■ **Anweisung A**
Gib aus der Auflistung weiter unten die Zeilen von der Zeile mit „What is the sum of all c_seq values?“ bis zur Zeile mit „Read this box“ unverändert aus, beide Zeilen eingeschlossen. Lass die Bilder dabei weg.

━━━

Weiter gehts. Nach gut 15 Minuten der nächste Biß....auf den Militärwobbler. Etwas über 80 cm misst dieses Exemplar. Sascha unkt schon, dass ich mir den Wobbler vielleicht auch besser gekauft hätte. Quatsch, alles Zufall.

http://img253.*ih.us/img253/5673/p70520aw1.jpg
http://img253.*ih.us/img253/5673/p70520aw1.4d33293921.jpg


Naja, als dann kurze Zeit später Hecht nummer drei am Boot ist und, jawohl, ebenfalls auf diesen neuen Wobbler gebissen hat, fange ich dann doch an zu zweifeln. 
Die Zweifel kreisen immer noch in meinem Kopf, da tut es einen mächtigen Schlag in Saschas Rute. Der Fisch zieht sofort Schnur von der straff eingestellten Multi. Nach einer Weile kann Sascha den Fisch stoppen und langsam herandrillen. Deutlich sieht man seine Kopfschläge in der Rutenspitze. Ich sag noch zu Sascha, das das ein großer ist, da kommt er gut 6 Meter vom Boot entfernt an die Oberfläche. Auf die Entfernung zu schätzen ist schwierig, aber der ist ganz deutlich über einen Meter. Wir haben grade Zeit, diese Erkenntnis zu verarbeiten, da kommt der Wobbler aus dem Wasser geflogen, ohne Hecht.

━━━

■ **Anweisung B**
Fasse den Text in zwei Sätzen zusammen.

━━━

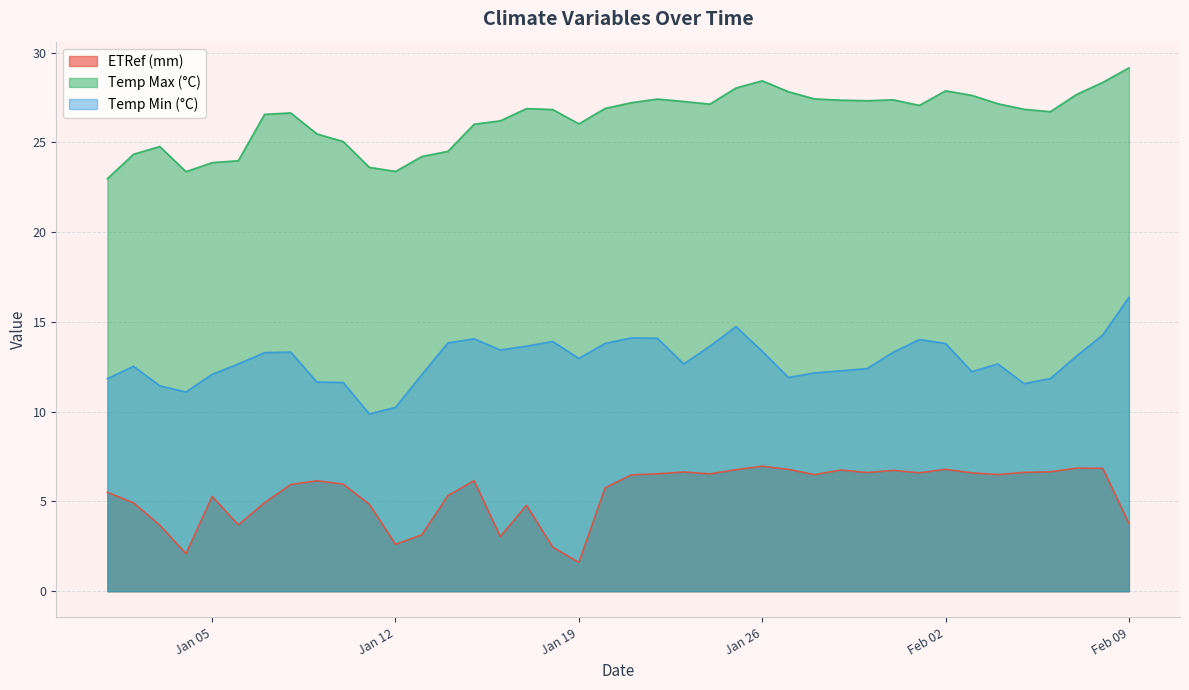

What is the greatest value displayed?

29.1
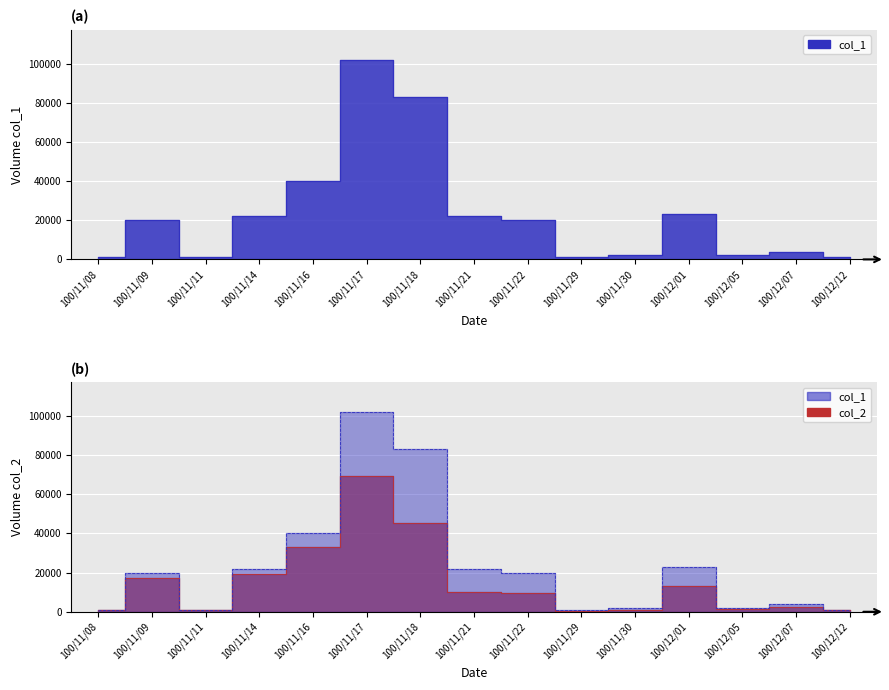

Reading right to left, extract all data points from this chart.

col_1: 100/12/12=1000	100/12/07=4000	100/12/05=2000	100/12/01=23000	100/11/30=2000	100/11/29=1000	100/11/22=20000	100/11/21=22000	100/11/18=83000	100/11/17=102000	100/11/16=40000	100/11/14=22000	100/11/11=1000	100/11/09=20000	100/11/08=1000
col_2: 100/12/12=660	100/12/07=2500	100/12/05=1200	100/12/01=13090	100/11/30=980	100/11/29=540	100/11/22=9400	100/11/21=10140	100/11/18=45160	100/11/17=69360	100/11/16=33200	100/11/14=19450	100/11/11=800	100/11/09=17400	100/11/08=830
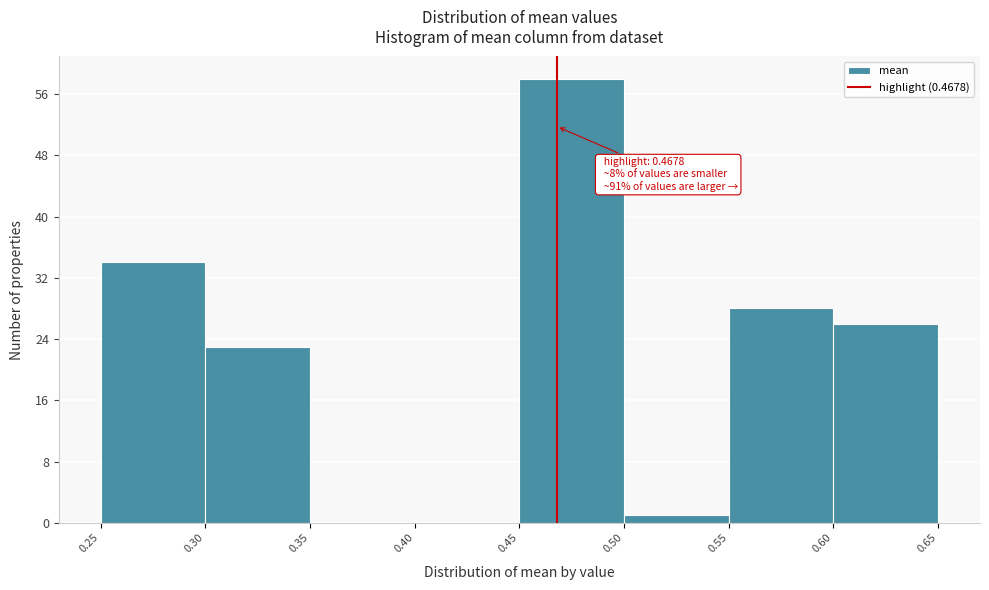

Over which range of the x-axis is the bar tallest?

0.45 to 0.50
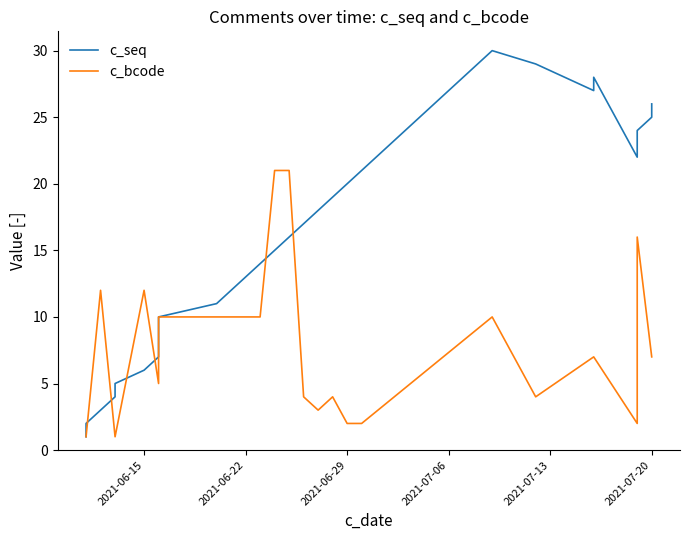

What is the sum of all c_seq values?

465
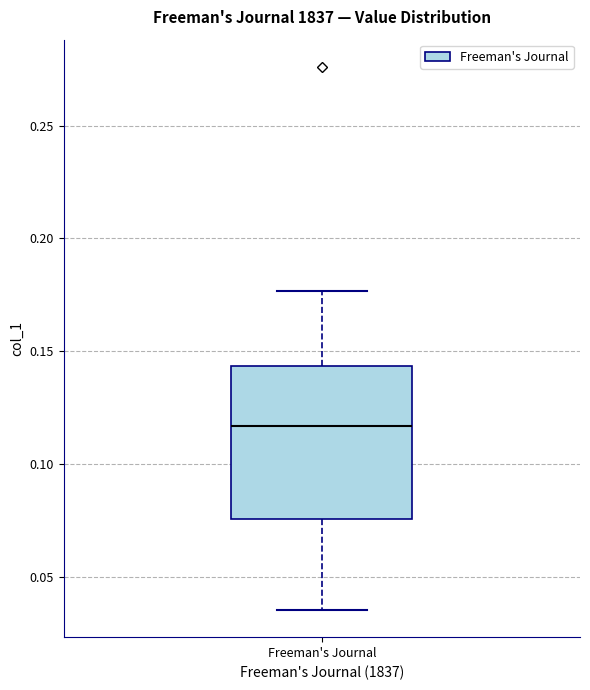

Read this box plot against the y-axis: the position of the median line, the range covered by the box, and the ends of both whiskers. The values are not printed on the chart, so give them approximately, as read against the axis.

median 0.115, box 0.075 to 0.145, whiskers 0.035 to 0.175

━━━

■ **Schriftliche Antwort A**
What is the sum of all c_seq values?

465

Read this box plot against the y-axis: the position of the median line, the range covered by the box, and the ends of both whiskers. The values are not printed on the chart, so give them approximately, as read against the axis.

■ **Schriftliche Antwort B**
Nach gut 15 Minuten beißt ein etwas über 80 cm langer Hecht auf den Militärwobbler, und kurz darauf hat auch Hecht Nummer drei auf diesen neuen Wobbler gebissen. Danach drillt Sascha einen deutlich über einen Meter großen Fisch heran, doch gut 6 Meter vom Boot entfernt fliegt der Wobbler ohne Hecht aus dem Wasser.